French President Emmanuel Macron on January 10 defended his record on security, three months ahead of a presidential election in which the right-wing opposition has made public safety a key issue to tackle the incumbent.
Macron said some 10,000 police and other security jobs had been created since he took power in 2017 as part of his government’s efforts to step up the fight against illegal immigration, extremism and the drug trade.
He said his government was planning to raise France’s security budget by €5 billion ($17 billion) over the next five years, and promote on-the-spot fines for offences punishable by under one year in prison instead of jail time to simplify court proceedings.
“These past few years we have reinvested in our security just like we promised we would,” Macron told an audience in Nice, the French riviera city that was the scene of a jihadist attack in 2016.

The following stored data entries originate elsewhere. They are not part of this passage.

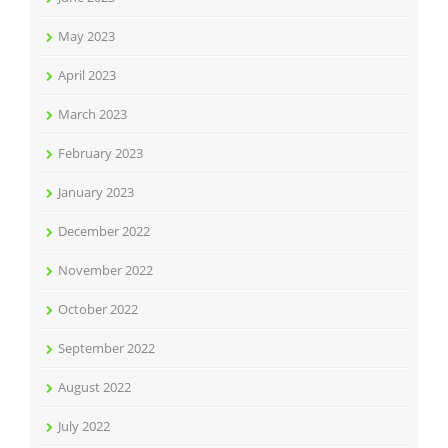
May 2023
April 2023
March 2023
February 2023
January 2023
December 2022
November 2022
October 2022
September 2022
August 2022
July 2022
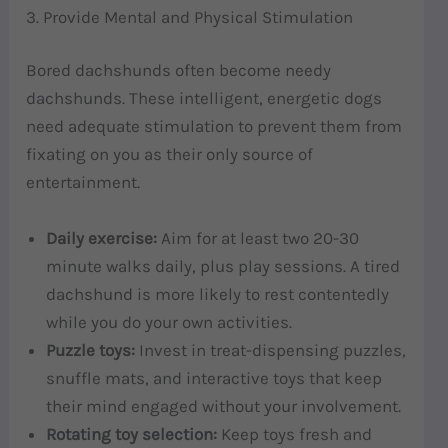
3. Provide Mental and Physical Stimulation
Bored dachshunds often become needy
dachshunds. These intelligent, energetic dogs
need adequate stimulation to prevent them from
fixating on you as their only source of
entertainment.
Daily exercise:
Aim for at least two 20-30
minute walks daily, plus play sessions. A tired
dachshund is more likely to rest contentedly
while you do your own activities.
Puzzle toys:
Invest in treat-dispensing puzzles,
snuffle mats, and interactive toys that keep
their mind engaged without your involvement.
Rotating toy selection:
Keep toys fresh and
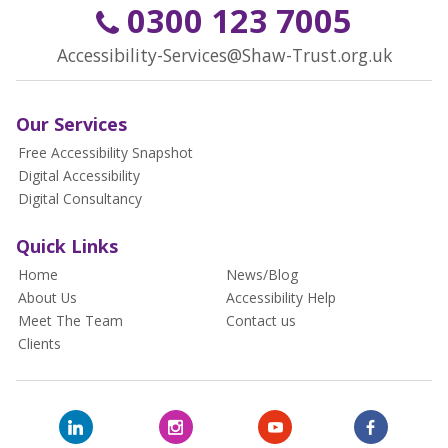
0300 123 7005
Accessibility-Services@Shaw-Trust.org.uk
Our Services
Free Accessibility Snapshot
Digital Accessibility
Digital Consultancy
Quick Links
Home
News/Blog
About Us
Accessibility Help
Meet The Team
Contact us
Clients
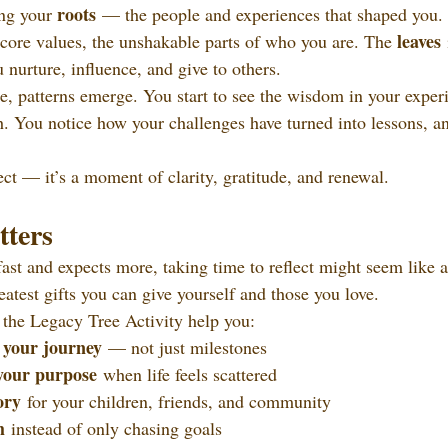
roots
ng your 
 — the people and experiences that shaped you.
leaves
 core values, the unshakable parts of who you are. The 
 
nurture, influence, and give to others.
ee, patterns emerge. You start to see the wisdom in your exper
h. You notice how your challenges have turned into lessons, a
oject — it’s a moment of clarity, gratitude, and renewal.
ters
ast and expects more, taking time to reflect might seem like a
greatest gifts you can give yourself and those you love.
the Legacy Tree Activity help you:
 your journey
 — not just milestones
your purpose
 when life feels scattered
ory
 for your children, friends, and community
h
 instead of only chasing goals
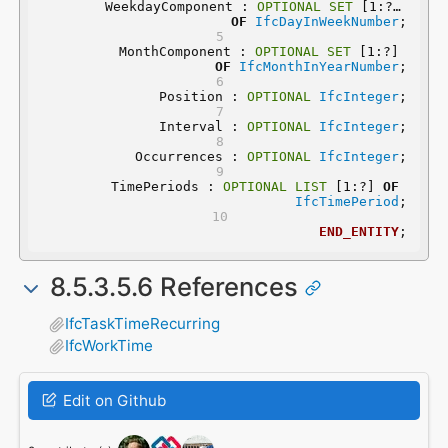
	WeekdayComponent : 
OPTIONAL
SET
 [1:?] 
OF
IfcDayInWeekNumber
;
	MonthComponent : 
OPTIONAL
SET
 [1:?] 
OF
IfcMonthInYearNumber
;
	Position : 
OPTIONAL
IfcInteger
;
	Interval : 
OPTIONAL
IfcInteger
;
	Occurrences : 
OPTIONAL
IfcInteger
;
	TimePeriods : 
OPTIONAL
LIST
 [1:?] 
OF
IfcTimePeriod
;
END_ENTITY
;
8.5.3.5.6 References
IfcTaskTimeRecurring
IfcWorkTime
Edit on Github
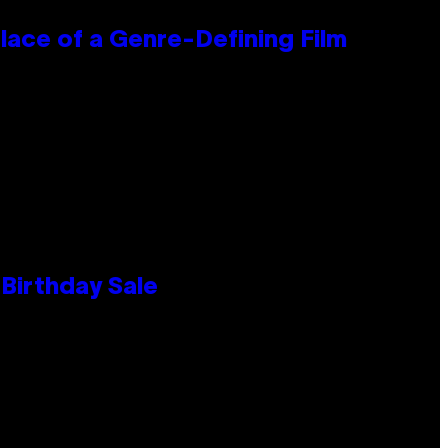
lace of a Genre-Defining Film
Birthday Sale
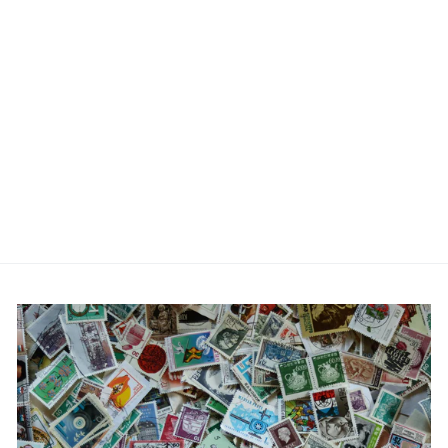
Engraved Gold Plated
Usher Cufflinks
£21.99
No reviews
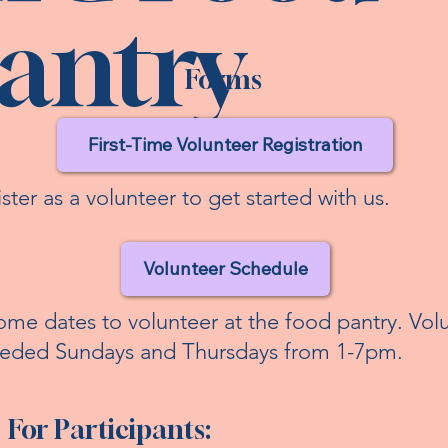
antry
Forms
First-Time Volunteer Registration
ster as a volunteer to get started with us.
Volunteer Schedule
ome dates to volunteer at the food pantry. Vol
eeded Sundays and Thursdays from 1-7pm.
For Participants:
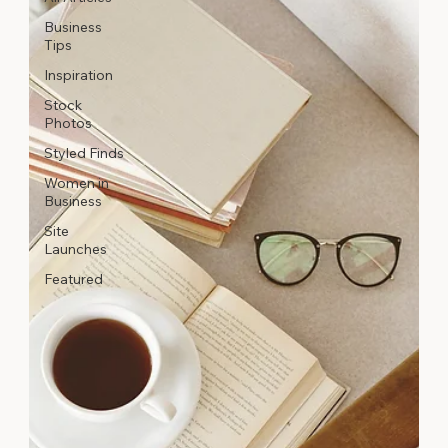
Business
Tips
Inspiration
Stock
Photos
Styled Finds
Women in
Business
Site
Launches
Featured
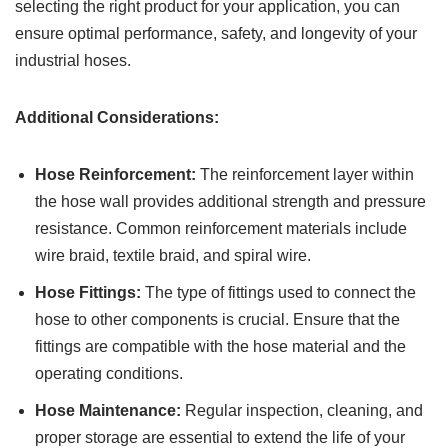
selecting the right product for your application, you can
ensure optimal performance, safety, and longevity of your
industrial hoses.
Additional Considerations:
Hose Reinforcement:
The reinforcement layer within
the hose wall provides additional strength and pressure
resistance. Common reinforcement materials include
wire braid, textile braid, and spiral wire.
Hose Fittings:
The type of fittings used to connect the
hose to other components is crucial. Ensure that the
fittings are compatible with the hose material and the
operating conditions.
Hose Maintenance:
Regular inspection, cleaning, and
proper storage are essential to extend the life of your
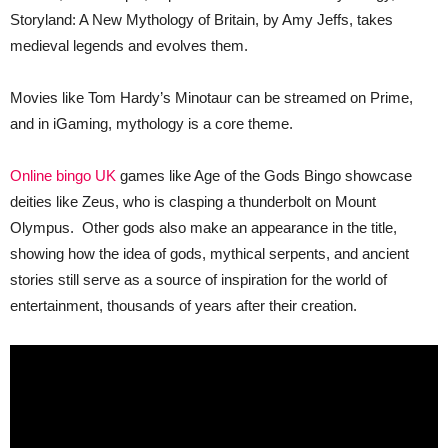
Storyland: A New Mythology of Britain, by Amy Jeffs, takes
medieval legends and evolves them.
Movies like Tom Hardy’s Minotaur can be streamed on Prime,
and in iGaming, mythology is a core theme.
Online bingo UK
games like Age of the Gods Bingo showcase
deities like Zeus, who is clasping a thunderbolt on Mount
Olympus. Other gods also make an appearance in the title,
showing how the idea of gods, mythical serpents, and ancient
stories still serve as a source of inspiration for the world of
entertainment, thousands of years after their creation.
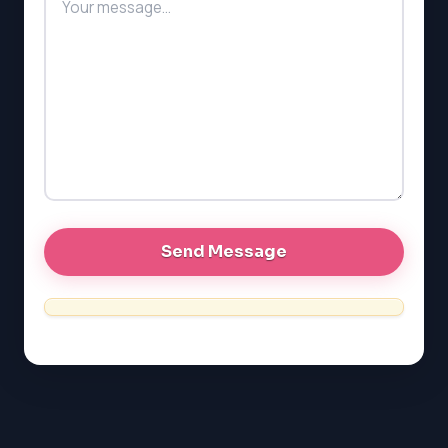
SAT
LSAT
SSAT
SAT
MCAT
SSAT
ESL
G1 Ontario
MCAT
PAT (Alberta)
GMAT
EQAO (Ontario)
GRE
MCAT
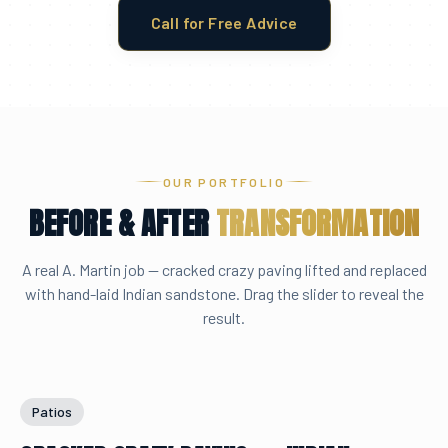
Call for Free Advice
OUR PORTFOLIO
BEFORE & AFTER
TRANSFORMATION
A real A. Martin job — cracked crazy paving lifted and replaced
with hand-laid Indian sandstone. Drag the slider to reveal the
result.
Drag to compare
BEFORE
AFTER
Patios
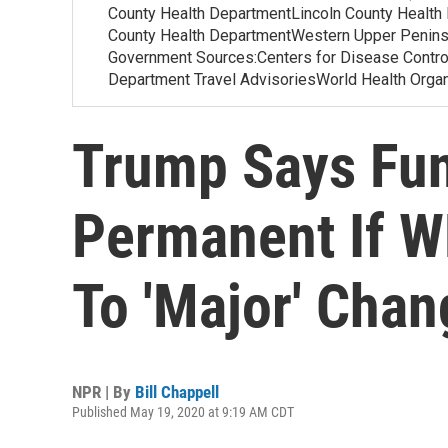
County Health DepartmentLincoln County Health
County Health DepartmentWestern Upper Penins
Government Sources:Centers for Disease Contr
Department Travel AdvisoriesWorld Health Org
Trump Says Fun
Permanent If 
To 'Major' Cha
NPR | By
Bill Chappell
Published May 19, 2020 at 9:19 AM CDT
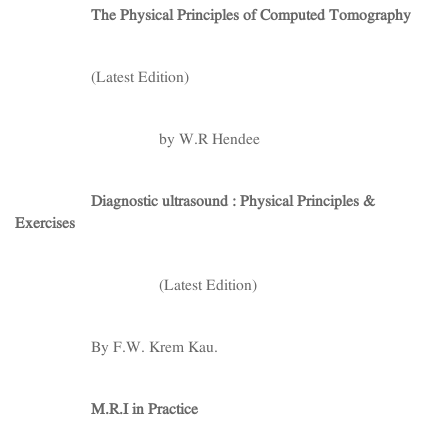
The Physical Principles of Computed Tomography
(Latest Edition)
by W.R Hendee
Diagnostic ultrasound : Physical Principles &
Exercises
(Latest Edition)
By F.W. Krem Kau.
M.R.I in Practice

“Everybody has a right to a quiet life and we will never give in when confronted with a lack of civic behaviour,” he said. “But of course that requires the necessary means, behaviour” Macron added.
“It’s our job and our calling to tirelessly improve things,” Macron said.
The president has not declared officially that he will seek a second term in the two-round election to be held in April.
But assuming that he will, conservative declared candidates are attacking him for alleged softness on crime, including right-wing hopeful Valerie Pecresse who is credited in polls with the best chance of beating Macron in any election runoff.
Last week, Pecresse said she would “clean out” crime-ridden French neighbourhoods “with a power hose”, employing a term infamously used by former right-wing president Nicolas Sarkozy, adding that she would also “track down the gangs” if elected.
Macron’s measures flagged on January 10 also include plans for an additional 3,000 police officers deployed in the streets, a tripling of the maximum fine for street harassment to €300, higher numbers of investigators probing domestic violence and a doubling of the number of agents patrolling public transport.
Pecresse’s fellow right-winger Eric Ciotti, a member of Parliament for Nice and its surroundings, declined to meet with Macron, accusing him of using public money to finance an electioneering appearance.
Ciotti has called Macron’s legacy a “French Clockwork Orange”, a reference to a British novel and 1971 dystopian film about extreme violence of youth gangs.
Eric Zemmour, a far-right presidential candidate who is struggling to assemble the endorsements needed to stand, said Macron’s policies show he wants “a big fat powerless government in a country in constant conflict”.